There's a bee in the house tonight

There's a bee in the house tonight and I feel both sad and hopeful.

I'm sad because she will die. She has been throwing herself up against a ceiling light and she will wear herself out and die. Even if I were to try to rescue her, she's probably a lost cause.

I have no idea how she got in. The glass doors are closed between the sunporch and the house so coming in through some secret opening in the sunporch windows isn't how she got here. Probably she came in on the back of one of the dogs.

I'm hopeful because her presence to me means that spring is really just around the corner. In bee season, I have a bee or two in the house almost every night. With my hives just feet from the door to my house, it is hard to prevent the arrival of a bee in the house. The inside bees don't sting - they are much too frantically trying to kill themselves on the lights.

Note: The bee book I am reading for February is Robbing the Bees by Holley Bishop. My sweet daughter gave it to me for my birthday and I am enjoying reading this "biography of honey."

Sunday, February 03, 2008

Garden Club Talk about Bees



On Monday night I gave a talk to a garden club in Stone Mountain, GA on being a beekeeper. I took an empty 8 frame medium hive box, screened bottom board, super and some frames. I took a frame of pollen, a frame of partially drawn comb, and a fully capped frame of honey to show them.
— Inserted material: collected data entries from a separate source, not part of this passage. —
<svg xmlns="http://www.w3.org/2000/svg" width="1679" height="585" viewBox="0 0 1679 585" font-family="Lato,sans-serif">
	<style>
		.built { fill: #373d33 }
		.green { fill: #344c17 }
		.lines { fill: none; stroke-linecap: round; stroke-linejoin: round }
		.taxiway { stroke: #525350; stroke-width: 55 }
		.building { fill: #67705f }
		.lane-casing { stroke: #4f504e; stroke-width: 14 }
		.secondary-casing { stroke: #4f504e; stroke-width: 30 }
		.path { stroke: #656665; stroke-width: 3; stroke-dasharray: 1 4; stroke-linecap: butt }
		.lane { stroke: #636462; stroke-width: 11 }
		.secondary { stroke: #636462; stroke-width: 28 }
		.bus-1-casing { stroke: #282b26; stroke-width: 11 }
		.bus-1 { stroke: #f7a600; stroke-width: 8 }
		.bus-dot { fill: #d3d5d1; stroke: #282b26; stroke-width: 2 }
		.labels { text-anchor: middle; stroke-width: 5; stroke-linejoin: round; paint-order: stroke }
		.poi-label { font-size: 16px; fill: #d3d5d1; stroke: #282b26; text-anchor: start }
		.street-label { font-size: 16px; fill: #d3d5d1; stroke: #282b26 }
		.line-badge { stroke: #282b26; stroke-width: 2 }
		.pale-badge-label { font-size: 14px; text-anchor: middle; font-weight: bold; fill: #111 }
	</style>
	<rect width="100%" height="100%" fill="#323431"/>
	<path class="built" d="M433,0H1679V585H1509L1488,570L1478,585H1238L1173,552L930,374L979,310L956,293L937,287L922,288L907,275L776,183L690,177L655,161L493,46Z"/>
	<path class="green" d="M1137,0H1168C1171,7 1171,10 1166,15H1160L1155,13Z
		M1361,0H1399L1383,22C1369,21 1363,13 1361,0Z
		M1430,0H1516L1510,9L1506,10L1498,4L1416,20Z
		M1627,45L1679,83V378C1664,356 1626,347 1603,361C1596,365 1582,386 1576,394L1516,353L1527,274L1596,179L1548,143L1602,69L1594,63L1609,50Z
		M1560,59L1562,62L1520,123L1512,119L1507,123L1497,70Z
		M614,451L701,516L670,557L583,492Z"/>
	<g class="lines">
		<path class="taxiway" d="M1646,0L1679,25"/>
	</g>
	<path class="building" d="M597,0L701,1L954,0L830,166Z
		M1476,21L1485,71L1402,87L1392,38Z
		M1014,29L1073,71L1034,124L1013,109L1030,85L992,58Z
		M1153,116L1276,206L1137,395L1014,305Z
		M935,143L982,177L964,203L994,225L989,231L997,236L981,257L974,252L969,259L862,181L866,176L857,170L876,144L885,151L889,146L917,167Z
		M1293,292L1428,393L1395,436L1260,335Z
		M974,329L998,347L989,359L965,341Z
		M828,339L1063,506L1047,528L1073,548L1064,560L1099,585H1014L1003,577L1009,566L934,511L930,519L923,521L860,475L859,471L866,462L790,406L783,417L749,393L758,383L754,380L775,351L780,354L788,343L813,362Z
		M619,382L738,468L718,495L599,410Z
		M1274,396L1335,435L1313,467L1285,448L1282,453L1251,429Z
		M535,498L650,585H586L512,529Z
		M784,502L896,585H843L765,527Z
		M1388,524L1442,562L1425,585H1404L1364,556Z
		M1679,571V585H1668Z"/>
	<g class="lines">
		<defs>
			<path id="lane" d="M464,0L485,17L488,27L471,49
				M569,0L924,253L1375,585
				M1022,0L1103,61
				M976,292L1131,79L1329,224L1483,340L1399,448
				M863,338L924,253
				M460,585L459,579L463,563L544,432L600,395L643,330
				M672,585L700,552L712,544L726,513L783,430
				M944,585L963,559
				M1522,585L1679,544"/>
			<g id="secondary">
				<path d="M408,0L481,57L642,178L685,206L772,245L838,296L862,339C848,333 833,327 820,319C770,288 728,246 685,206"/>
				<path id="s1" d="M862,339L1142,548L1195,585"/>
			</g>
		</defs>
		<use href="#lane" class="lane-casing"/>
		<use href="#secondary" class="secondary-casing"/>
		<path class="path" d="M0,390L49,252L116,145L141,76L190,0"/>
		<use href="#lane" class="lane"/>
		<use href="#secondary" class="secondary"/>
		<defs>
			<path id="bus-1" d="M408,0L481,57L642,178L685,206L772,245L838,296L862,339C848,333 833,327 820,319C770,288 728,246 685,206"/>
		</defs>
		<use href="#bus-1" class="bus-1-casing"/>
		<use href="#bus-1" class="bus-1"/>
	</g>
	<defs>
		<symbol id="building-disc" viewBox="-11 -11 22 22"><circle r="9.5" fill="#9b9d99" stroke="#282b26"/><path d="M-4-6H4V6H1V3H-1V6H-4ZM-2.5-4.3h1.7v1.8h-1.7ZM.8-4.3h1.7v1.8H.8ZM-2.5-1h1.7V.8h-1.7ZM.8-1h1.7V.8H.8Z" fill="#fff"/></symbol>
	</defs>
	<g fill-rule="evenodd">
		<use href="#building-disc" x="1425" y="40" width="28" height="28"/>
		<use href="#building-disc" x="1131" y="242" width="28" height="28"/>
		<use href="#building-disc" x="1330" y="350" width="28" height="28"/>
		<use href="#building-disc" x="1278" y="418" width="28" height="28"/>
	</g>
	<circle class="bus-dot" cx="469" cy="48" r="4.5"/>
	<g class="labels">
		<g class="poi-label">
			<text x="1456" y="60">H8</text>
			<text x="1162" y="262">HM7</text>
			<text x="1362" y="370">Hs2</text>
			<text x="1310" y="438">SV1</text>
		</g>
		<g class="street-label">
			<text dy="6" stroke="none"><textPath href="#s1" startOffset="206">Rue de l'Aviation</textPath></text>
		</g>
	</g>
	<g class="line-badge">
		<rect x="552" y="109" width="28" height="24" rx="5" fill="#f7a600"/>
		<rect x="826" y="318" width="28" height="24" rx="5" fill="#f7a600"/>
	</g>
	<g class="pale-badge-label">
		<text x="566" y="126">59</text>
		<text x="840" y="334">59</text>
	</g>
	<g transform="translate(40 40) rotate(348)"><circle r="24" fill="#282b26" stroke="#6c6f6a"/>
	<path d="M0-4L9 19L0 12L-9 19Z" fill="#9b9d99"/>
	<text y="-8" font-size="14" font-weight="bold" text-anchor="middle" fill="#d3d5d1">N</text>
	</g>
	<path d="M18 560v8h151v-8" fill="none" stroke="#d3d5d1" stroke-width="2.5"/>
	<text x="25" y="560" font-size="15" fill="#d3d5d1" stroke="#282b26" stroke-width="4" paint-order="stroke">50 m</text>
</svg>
The meeting was a group of men and women who were quite interested in the bees and asked all kinds of questions. I let them taste honey from my bees and gave them all lip balm in tin watch cases (see picture). I passed around a beeswax candle and let them try the lotion that I had just finished the night before. I also handed out a sheet of bee facts that I had gotten from various places.

I was a little scared since the only other talk I had given to non-beekeepers was at the Atlanta History Center in October. This garden club talk went really well and they asked good questions. As it turned out, the hardest part was finding the house where the garden club met, although now that I have a phone with a GPS system as part of it, I never get completely lost!

My next scheduled talk is on Feb 25 when I will be talking to the Henderson Mill 5th grade school garden club at their after school meeting - that should be fun.